The European Blockchain Services Infrastructure (EBSI) is exploring ways to digitalise and secure the process of sharing and validating high-value documents. According to the initiative, the main advantages of using blockchain technology are enhanced security, greater transparency, improved traceability, increased efficiency and speed, and reduced costs.
In the coming years, Europe will completely shift to full digitisation of the paperwork that is necessary for the free movement of goods, services, capital and people within the European single market. As a result, documents with official value that are printed on paper or plastic cards, will no longer have a physical existence. And once the transition is over, it will lead to trustworthy, faster and cheaper online verification processes.
The greatest challenge to this goal is not actually how to digitise documents and share them over the internet, but how to replace paper-based checks with digital verifications, in a trusted way. Whereas the European regulatory framework is being shaped and implemented to allow moving beyond paper, there is a discussion regarding the technical means.
Data Sharing via a Digital Wallet
EBSI explores a method where blockchain and cryptography can be applied to enable secure information sharing. In this pattern, the verifiable credentials (documents) can contain claims about the citizen’s nationality, university degree, driver’s license etc. And those claims will be confirmed by a corresponding authority using electronic signatures.
Then, cryptographic hashes would be recorded on blockchain along with the status of the verifiable credential.
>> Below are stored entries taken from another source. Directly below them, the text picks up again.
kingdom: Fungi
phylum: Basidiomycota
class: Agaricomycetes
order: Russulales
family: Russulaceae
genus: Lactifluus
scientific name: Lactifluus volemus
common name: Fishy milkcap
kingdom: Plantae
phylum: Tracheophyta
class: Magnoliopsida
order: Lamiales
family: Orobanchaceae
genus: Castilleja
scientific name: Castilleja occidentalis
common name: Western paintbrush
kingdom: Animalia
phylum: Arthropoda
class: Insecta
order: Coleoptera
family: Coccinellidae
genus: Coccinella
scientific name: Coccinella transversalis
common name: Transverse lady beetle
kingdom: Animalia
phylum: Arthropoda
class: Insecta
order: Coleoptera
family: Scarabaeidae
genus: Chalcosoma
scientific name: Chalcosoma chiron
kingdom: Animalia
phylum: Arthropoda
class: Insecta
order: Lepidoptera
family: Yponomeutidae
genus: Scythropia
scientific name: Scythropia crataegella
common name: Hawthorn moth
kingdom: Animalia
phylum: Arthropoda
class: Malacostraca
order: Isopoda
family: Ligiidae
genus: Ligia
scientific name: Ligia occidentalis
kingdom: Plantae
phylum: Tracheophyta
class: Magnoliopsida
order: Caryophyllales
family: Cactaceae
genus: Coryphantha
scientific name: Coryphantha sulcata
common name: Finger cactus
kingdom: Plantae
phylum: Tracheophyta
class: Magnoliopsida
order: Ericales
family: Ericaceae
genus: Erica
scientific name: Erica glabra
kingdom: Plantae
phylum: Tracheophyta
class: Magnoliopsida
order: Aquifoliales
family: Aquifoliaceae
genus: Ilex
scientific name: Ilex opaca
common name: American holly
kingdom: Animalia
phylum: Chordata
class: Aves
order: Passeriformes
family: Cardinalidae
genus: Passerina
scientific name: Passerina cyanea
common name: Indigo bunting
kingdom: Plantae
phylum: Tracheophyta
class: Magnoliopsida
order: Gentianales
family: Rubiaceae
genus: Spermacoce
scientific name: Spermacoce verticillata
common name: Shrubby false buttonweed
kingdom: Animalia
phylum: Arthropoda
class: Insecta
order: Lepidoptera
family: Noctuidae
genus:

The blockchain will not store the data itself.
Data and documents will be stored in a digital wallet by the citizen or particular organization that is the holder of information. Citizens will be able then to create a verifiable presentation, containing data from one or more credentials, as supporting evidence to real-life transactions such as changing address, or applying for a job.
In order for that pattern to be widely adopted on EU level, a few prerequisites must be fulfilled.
- A fully functioning, permissioned, and publicly available blockchain network that can be trusted by European public administrations must be established. Strong governance arrangements and security controls must be in place.
- A digital identification framework is another crucial prerequisite for this pattern to work. Each public administration, business and citizen would need to get a “decentralized ID” (DID) according to the Self-Sovereign Identity principles.
- Next, a scalable solution is needed to link DIDs to their associated ‘legal’ entity.
- Finally, citizens and businesses would need to have a trusted and secure digital wallet, connected to the blockchain, to hold their DID and documents.
The Pan-European initiative, EBSI is looking to address the above-mentioned challenges at technical and legal level. As this pattern brings greater control over citizens’ data, it is crucial for the GovTech ecosystem to be involved. Once all of the prerequisites are fulfilled, their participation can significantly accelerate the adoption of the emerging technology, connecting governments and societies.
EBSI Use Cases
- Notarization of documents – blockchain can be utilised to create trusted audit trails, automate compliance checks and prove data integrity.
- Trusted data sharing amongst customs and tax authorities in the EU.
- A Self Sovereign Identity capability, allowing Europeans to create and control their own identity without relying on centralized authorities.
- Diplomas management will significantly reduce verification costs of education credentials.